A child's bedroom. All the bedrooms were like this. A bed, perhaps a four-poster, with a white chenille bedspread, a chair, a bookcase full of books, a bureau.
After the adult children left, Mrs. Carolyn Wyeth continued to live in the house until her death in 1973. Then daughter Carolyn lived there, painting and giving art lessons. After she died in 1994, the house was given to the Brandywine River Museum of Art and is now open for tours.
6 comments:
I love both N.C. and Andrew Wyeths' art. Thank you for sharing this tour with us. I love to see inside the houses of intelligent, creative people~ it makes them seem more real and it gives a glimpse of their personality that we can't see otherwise.
The house is really lovely--a real home and very simple. Hope you can see it someday.
Wow, every child should have a bookcase filled with books, right next to their bed. Imagine having so much to choose from to read, every evening before bed. That must have been really special for their children. Thanks for sharing these photos of the Wyeth family home.
Glad you enjoyed this post! Thank you. Of course, the Wyeth children were not mesmerized by tv or other screens.

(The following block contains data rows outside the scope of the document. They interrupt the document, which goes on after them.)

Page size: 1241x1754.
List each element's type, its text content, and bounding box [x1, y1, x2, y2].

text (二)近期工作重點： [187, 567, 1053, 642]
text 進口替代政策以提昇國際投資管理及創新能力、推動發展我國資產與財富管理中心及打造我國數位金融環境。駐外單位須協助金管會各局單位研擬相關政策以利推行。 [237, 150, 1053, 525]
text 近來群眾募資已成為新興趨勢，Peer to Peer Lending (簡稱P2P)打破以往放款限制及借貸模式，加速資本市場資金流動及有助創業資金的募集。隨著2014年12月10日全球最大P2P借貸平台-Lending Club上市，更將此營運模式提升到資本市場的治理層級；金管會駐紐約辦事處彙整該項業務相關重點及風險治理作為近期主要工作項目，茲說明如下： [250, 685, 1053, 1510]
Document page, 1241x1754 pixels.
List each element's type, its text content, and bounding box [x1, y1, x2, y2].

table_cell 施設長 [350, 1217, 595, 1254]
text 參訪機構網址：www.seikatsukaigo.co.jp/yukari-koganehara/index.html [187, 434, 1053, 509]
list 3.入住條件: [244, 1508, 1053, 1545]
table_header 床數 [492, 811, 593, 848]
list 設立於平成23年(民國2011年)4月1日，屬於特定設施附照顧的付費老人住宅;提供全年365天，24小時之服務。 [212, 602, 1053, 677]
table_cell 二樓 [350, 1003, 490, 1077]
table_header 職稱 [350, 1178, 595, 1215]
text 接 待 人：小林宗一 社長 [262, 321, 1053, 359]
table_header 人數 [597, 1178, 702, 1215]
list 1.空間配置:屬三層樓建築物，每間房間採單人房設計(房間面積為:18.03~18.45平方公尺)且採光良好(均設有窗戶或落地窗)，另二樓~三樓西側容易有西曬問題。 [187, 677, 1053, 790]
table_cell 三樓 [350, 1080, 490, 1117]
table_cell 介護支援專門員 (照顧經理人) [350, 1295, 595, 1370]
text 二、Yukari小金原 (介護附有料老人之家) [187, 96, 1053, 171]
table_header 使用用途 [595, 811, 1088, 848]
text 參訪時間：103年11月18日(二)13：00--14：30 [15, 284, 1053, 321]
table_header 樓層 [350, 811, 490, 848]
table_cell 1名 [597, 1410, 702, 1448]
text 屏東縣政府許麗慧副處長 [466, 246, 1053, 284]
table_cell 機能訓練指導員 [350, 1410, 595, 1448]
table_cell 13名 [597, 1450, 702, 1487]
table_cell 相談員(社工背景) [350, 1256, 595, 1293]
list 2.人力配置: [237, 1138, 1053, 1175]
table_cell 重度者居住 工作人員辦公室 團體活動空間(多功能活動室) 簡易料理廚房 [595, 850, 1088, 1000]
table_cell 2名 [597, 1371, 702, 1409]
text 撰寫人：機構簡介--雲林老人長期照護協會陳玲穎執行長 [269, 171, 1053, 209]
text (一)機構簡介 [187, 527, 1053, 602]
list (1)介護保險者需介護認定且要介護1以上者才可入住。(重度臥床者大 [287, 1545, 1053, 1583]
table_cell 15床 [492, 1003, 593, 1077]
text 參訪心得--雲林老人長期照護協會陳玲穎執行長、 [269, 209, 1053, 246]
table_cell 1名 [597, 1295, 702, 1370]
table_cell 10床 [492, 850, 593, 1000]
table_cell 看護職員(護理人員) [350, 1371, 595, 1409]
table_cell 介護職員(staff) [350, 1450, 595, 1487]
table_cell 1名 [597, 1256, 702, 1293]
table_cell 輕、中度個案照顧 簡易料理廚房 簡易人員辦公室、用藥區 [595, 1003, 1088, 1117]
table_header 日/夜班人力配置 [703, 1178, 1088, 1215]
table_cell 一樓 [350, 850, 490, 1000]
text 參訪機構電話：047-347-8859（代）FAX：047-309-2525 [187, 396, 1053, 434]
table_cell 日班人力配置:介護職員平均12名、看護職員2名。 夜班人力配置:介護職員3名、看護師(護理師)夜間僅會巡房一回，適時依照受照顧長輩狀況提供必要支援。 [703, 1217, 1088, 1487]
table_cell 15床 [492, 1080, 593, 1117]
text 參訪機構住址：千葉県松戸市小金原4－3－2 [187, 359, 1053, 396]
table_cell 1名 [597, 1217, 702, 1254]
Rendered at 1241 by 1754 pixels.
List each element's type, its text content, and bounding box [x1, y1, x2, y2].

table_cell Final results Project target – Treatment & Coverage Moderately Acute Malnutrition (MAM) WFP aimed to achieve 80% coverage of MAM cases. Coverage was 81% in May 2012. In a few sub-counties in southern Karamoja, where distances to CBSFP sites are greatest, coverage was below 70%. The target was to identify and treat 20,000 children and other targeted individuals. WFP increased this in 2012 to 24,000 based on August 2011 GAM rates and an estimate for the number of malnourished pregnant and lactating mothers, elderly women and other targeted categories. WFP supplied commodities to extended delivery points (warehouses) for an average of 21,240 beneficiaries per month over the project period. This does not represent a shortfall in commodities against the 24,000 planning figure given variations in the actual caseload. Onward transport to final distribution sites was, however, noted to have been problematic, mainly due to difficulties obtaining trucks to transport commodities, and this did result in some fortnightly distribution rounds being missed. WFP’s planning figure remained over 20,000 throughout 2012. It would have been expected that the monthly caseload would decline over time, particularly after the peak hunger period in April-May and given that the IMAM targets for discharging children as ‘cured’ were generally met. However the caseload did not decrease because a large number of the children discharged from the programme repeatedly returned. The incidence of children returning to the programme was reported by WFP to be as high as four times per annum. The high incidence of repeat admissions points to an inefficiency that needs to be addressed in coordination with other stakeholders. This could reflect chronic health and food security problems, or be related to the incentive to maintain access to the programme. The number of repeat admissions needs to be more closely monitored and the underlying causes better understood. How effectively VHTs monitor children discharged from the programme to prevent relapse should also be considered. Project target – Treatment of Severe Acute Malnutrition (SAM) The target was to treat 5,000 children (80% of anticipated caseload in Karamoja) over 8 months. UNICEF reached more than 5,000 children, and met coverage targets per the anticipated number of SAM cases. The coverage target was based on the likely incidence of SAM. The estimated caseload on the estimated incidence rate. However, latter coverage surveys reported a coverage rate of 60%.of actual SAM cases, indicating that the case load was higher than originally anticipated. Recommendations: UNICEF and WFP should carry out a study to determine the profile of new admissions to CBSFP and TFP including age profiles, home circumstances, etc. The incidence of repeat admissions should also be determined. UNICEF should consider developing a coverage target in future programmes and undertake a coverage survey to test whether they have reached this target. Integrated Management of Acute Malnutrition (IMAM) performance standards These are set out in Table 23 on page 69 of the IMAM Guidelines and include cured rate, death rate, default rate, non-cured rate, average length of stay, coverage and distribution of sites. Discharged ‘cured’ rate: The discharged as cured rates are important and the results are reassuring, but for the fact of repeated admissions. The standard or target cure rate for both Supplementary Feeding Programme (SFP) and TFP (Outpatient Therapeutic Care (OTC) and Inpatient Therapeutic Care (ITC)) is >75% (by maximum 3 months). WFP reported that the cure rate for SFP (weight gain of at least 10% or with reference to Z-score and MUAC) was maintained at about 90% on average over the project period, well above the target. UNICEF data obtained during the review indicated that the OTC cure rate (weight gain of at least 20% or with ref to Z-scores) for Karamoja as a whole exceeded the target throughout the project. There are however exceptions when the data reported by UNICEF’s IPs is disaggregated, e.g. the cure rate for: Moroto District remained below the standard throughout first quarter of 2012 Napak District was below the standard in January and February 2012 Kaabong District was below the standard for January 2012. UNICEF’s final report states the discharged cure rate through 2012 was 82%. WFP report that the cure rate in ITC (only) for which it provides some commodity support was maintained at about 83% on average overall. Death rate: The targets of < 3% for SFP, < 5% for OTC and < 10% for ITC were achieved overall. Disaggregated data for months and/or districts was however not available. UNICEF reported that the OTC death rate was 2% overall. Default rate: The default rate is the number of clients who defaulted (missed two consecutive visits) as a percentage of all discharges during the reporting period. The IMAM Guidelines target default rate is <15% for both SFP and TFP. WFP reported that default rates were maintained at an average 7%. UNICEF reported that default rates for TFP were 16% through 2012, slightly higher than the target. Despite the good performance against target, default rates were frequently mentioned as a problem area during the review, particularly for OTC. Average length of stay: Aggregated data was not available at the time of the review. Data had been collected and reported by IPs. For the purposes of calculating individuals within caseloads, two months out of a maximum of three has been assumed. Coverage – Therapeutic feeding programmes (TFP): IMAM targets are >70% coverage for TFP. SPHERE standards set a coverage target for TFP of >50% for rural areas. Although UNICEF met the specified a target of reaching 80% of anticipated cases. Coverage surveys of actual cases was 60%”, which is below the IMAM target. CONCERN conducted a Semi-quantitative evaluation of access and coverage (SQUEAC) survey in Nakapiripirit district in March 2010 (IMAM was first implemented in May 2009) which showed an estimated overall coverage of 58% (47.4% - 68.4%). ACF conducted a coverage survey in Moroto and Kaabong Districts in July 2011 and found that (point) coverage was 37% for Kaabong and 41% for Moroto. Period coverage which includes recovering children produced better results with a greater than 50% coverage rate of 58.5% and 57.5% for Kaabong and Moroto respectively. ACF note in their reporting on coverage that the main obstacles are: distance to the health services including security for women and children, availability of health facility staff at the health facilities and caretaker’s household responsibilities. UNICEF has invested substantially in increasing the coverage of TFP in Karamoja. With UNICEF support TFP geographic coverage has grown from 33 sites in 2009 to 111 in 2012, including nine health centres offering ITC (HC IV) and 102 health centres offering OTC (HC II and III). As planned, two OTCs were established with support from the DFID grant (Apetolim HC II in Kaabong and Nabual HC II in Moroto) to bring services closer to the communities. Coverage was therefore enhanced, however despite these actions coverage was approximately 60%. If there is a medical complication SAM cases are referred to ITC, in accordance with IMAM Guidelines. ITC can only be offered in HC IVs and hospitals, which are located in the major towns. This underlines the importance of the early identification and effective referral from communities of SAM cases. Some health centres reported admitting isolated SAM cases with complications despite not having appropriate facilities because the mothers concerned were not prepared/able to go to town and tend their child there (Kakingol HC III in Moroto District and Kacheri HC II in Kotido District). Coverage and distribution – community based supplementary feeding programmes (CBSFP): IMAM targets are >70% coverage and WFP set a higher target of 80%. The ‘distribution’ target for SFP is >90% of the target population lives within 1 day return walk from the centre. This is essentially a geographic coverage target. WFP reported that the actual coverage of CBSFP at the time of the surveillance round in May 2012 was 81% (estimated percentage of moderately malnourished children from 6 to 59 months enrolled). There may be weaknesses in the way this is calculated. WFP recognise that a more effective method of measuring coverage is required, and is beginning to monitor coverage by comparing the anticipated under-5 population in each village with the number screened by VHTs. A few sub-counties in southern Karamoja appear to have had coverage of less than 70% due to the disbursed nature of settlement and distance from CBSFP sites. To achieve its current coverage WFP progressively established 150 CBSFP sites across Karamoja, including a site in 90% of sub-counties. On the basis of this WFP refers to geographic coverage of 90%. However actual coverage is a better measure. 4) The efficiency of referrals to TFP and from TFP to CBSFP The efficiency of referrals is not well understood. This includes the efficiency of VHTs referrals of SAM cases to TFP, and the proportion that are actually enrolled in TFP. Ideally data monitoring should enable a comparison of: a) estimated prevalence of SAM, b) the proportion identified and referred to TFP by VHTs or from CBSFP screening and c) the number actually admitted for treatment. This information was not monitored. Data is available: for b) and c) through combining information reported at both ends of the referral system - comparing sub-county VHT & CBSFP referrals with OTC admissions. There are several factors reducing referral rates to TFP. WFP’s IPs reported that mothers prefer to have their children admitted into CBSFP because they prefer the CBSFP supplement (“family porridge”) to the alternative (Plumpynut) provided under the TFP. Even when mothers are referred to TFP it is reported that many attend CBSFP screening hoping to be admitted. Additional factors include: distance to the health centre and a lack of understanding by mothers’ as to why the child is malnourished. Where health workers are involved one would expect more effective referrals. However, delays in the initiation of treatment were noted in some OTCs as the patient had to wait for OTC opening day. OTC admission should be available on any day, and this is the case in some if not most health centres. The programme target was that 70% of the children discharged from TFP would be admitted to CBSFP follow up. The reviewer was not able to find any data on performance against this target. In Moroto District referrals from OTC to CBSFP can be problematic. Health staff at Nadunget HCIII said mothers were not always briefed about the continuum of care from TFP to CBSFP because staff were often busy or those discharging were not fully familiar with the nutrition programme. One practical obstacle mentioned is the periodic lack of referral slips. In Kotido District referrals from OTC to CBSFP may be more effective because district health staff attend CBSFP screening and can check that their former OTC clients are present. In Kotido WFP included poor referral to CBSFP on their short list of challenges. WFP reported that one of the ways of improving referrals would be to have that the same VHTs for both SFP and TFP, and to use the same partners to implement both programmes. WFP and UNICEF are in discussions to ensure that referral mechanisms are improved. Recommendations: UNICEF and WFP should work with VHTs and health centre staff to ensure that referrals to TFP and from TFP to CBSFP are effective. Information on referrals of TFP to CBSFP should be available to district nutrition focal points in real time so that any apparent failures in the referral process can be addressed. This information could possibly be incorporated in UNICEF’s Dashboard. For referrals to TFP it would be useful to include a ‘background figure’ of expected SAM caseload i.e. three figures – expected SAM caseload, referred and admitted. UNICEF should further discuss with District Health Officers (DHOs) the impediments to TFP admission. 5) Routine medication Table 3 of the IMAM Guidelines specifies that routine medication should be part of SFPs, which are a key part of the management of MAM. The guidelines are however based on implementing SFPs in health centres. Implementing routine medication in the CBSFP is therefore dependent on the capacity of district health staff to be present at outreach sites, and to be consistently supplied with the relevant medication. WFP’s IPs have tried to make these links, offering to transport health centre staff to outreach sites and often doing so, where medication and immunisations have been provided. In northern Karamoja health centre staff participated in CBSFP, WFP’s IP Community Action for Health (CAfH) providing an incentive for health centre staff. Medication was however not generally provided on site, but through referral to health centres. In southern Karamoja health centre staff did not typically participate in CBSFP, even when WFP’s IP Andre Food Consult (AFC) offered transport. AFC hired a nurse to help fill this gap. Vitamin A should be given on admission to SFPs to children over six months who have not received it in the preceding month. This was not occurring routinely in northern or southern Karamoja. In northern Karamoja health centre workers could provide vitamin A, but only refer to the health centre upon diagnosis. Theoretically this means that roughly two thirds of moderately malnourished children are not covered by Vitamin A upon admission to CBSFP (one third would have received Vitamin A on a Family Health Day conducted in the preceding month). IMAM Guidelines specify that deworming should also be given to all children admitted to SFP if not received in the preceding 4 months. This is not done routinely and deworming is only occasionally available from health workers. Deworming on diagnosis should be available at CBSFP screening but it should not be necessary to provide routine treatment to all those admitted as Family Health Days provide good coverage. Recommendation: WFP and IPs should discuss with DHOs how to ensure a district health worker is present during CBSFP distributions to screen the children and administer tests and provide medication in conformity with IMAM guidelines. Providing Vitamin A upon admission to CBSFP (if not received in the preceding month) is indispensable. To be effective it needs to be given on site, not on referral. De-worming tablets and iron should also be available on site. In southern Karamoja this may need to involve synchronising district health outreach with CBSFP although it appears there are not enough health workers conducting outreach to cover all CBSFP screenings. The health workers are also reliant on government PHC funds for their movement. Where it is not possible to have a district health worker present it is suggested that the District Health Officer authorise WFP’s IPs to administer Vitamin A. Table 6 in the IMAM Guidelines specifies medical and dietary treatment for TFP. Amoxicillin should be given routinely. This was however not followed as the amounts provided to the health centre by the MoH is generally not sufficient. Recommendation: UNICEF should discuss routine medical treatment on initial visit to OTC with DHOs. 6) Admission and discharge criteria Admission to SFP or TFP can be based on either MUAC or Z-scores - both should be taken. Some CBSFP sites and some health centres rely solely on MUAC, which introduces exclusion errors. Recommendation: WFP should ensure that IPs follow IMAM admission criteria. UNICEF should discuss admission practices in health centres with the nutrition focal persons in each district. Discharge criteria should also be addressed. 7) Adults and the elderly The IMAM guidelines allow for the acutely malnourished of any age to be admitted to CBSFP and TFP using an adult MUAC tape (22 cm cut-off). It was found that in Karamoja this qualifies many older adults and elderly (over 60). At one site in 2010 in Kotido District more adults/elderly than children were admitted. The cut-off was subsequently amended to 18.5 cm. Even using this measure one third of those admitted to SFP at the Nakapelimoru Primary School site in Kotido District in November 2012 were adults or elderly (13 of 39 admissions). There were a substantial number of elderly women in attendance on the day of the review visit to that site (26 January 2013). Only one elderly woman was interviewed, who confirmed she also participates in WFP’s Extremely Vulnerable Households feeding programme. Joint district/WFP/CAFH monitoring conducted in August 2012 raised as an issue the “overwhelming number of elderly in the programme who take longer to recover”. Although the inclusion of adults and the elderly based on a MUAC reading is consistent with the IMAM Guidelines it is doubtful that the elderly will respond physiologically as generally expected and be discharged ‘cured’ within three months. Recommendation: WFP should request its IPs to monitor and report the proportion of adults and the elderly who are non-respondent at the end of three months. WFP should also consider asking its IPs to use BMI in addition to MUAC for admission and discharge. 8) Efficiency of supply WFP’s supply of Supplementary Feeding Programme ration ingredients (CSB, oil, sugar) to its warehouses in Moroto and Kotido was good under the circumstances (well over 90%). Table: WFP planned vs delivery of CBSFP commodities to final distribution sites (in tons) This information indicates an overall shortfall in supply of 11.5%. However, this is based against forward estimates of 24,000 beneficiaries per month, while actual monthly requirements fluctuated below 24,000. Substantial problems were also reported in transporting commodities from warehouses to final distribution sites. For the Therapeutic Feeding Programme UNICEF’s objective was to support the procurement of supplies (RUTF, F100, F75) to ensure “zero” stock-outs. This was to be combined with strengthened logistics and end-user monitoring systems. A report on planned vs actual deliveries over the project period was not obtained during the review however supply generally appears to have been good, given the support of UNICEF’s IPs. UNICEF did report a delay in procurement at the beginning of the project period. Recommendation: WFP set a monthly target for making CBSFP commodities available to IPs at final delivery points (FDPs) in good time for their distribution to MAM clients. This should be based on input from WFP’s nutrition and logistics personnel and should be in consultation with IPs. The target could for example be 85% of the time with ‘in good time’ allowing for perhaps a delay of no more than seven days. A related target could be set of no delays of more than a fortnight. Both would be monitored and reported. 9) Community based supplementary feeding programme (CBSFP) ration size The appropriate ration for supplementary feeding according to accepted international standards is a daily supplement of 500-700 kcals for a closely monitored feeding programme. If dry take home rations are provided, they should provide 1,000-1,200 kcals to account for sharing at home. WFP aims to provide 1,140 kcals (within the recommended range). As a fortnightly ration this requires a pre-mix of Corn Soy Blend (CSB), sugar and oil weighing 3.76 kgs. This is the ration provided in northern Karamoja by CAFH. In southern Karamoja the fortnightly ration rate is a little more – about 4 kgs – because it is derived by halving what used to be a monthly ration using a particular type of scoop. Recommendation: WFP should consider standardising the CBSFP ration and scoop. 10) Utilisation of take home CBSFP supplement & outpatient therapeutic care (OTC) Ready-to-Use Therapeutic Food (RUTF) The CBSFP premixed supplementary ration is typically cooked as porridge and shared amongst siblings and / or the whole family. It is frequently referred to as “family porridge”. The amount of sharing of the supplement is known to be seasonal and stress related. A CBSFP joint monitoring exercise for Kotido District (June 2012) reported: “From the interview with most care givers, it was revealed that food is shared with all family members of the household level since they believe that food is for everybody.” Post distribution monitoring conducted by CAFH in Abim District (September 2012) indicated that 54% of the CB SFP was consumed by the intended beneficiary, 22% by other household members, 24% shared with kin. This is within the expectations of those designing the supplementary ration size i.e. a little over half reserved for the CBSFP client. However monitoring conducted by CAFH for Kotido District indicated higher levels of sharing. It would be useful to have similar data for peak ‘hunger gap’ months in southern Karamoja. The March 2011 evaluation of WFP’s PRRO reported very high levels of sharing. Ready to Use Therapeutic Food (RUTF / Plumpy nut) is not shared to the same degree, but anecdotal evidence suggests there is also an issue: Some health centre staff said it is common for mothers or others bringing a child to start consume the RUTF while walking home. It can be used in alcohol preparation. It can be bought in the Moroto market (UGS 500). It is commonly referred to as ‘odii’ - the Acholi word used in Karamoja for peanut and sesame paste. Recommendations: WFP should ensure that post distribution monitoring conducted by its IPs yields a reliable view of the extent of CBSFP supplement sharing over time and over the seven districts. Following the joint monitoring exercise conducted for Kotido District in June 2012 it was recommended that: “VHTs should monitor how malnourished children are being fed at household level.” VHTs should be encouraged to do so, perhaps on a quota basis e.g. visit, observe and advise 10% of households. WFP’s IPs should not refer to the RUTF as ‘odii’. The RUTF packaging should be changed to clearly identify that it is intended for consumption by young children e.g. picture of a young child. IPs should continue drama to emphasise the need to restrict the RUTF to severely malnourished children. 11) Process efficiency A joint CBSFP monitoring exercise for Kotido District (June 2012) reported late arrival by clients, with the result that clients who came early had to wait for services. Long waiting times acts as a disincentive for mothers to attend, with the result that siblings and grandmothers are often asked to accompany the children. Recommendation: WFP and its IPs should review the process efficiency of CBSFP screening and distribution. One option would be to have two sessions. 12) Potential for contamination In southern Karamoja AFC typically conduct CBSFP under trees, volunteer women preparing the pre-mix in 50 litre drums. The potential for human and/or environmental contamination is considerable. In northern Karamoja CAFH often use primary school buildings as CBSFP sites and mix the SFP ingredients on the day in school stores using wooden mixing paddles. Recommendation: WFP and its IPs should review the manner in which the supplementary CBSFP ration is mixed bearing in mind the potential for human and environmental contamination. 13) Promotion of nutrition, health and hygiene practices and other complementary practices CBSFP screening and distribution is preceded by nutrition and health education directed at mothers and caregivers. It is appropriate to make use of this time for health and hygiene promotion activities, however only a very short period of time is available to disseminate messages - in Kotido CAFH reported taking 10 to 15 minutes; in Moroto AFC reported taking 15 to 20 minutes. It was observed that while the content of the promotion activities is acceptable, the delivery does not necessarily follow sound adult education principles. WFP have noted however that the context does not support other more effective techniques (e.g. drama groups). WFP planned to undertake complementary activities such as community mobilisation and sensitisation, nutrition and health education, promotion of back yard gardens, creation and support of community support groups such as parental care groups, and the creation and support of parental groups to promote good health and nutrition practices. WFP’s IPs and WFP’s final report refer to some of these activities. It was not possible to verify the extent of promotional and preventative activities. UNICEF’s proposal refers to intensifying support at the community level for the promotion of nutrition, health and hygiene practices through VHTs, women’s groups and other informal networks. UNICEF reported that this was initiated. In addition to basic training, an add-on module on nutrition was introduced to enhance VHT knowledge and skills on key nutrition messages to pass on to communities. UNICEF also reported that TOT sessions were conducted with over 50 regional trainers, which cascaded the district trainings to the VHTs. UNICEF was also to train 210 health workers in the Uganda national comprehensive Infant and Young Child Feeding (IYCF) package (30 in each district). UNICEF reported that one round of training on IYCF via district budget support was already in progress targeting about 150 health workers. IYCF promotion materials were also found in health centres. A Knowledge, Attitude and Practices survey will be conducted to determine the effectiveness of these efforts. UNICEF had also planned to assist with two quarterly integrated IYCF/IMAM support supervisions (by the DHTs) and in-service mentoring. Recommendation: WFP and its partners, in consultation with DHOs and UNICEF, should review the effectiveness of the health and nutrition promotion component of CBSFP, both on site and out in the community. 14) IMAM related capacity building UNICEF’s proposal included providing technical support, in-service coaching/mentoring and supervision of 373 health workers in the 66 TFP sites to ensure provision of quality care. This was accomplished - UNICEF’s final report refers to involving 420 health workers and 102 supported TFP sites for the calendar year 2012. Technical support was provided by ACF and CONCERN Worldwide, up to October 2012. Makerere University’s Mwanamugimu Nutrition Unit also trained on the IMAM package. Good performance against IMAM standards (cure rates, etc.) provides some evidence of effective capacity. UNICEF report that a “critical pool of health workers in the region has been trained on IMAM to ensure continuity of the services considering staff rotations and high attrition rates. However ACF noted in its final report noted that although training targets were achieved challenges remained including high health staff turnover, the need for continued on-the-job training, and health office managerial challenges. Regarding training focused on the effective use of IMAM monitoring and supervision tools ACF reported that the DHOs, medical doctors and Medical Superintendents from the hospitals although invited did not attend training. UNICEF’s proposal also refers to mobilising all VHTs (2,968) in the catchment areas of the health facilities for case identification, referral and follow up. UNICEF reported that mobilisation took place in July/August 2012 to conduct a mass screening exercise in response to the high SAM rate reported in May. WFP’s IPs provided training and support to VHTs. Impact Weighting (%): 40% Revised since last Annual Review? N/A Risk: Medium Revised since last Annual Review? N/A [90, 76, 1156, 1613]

Andrew Wyeth painted my grandfather and other members of my family. The "Painted Post" is my grandfather painted by Andrew Wyeth.
Jeff,
Thanks so much for letting us know this. I looked up the portrait of your grandfather, and I would say that Andrew Wyeth enjoyed his company. One of the things I like about Wyeth is how he always painted the community around him, especially in Chadds Ford.